ROANOKE TIMES 
                      Copyright (c) 1996, Roanoke Times

DATE: Wednesday, October 9, 1996             TAG: 9610090025
SECTION: VIRGINIA                 PAGE: C-1  EDITION: METRO 
SOURCE: LESLIE TAYLOR STAFF WRITER


LINCOLN TERRACE SUFFERS SETBACK

A project that would transform Roanoke's Lincoln Terrace public housing development into a community of homes with front porches and white picket fences suffered a funding setback Tuesday.

The Roanoke Redevelopment and Housing Authority had applied for $13 million in grant funding that the U.S. Department of Housing and Urban Development set aside to improve the nation's public housing. The $13 million was to cover renovation, demolition, site improvement and relocation expenses for Lincoln 2000, an ambitious effort to completely revamp the 44-year-old collection of brick buildings that constitutes Lincoln Terrace.

HUD announced Tuesday that the housing authority will receive only $1 million. That money can be used only to help families who must relocate while work is under way.

"I would say the best possible scenario is not going to occur now," said David Baldwin, the housing authority's director of housing. Had the housing authority received the full $13 million, "we would have been certain to be able to proceed with some construction by next summer," he said. "Now that's less certain."

HUD announced Tuesday that it had awarded $716 million in grants to 74 communities, including Roanoke, to improve the condition of the nation's public housing. Almost $477 million will be used to demolish some of the nation's worst public housing, improve existing public housing and build new public housing. Another $239 million in federal Section 8 housing subsidy funds will provide two years of rental assistance in the private rental market for 15,000 families who have been displaced temporarily by demolition or renovation projects.

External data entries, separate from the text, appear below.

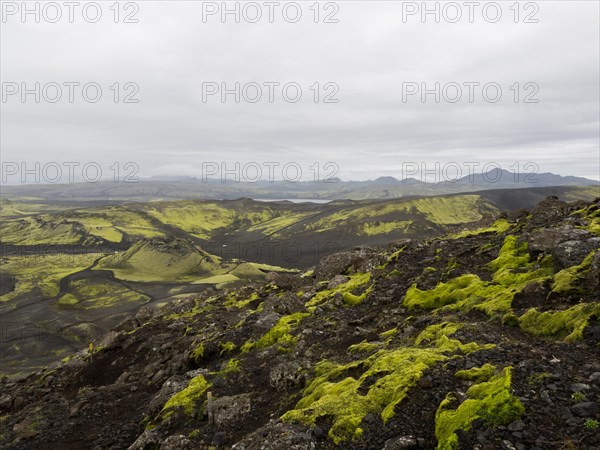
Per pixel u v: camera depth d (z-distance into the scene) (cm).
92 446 1641
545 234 2206
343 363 1617
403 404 1094
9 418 2144
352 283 3019
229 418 1403
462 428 909
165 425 1508
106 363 2875
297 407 1367
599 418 851
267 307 2795
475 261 2536
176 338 3017
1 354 9669
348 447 1002
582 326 1252
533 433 856
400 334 1770
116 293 16988
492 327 1501
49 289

The Roanoke housing authority received funding from the latter category - $1 million in rental assistance for 126 Lincoln Terrace families who will have to move during the first phase of the Lincoln 2000 project.

"We received applications for more funds than we have available, which often happens," said David Egner, a HUD spokesman. "A panel of civil servants looked at all the applications and evaluated them. A lot of housing authorities received less than they asked for, some substantially less. Some didn't receive anything at all."

Last month, the Roanoke housing authority unveiled a plan to give Lincoln Terrace a complete overhaul by combining physical renovation with efforts to help families move from public assistance to self-sufficiency.

The project could cost as much as $20 million.

Baldwin said the housing authority will seek other ways to fund the project and possibly submit another application for HUD funding. The new federal budget sets aside another $550 million for public housing grants that will be awarded in May.

The housing authority has about $4 million in federal modernization funding for Lincoln Terrace already in place, Baldwin said.

"We've also been talking to some potential sources for low-income tax credits," he said. "We've also become aware of some state low-interest loan programs through the Virginia Housing Development Authority that could assist in the project."

The Lincoln 2000 project probably will focus now on the first of its three phases, provided the housing authority can find another $4 million in funding, Baldwin said.

In phase one, 10 buildings will be demolished, 26 buildings renovated and 10 new buildings constructed. Families will have to move - either into vacant units in Lincoln Terrace or into apartments or homes subsidized through the Section 8 program.

The development has 300 units - 282 of them occupied. The Lincoln 2000 project proposes reducing the 300 to 222, including 48 new single-family and duplex units.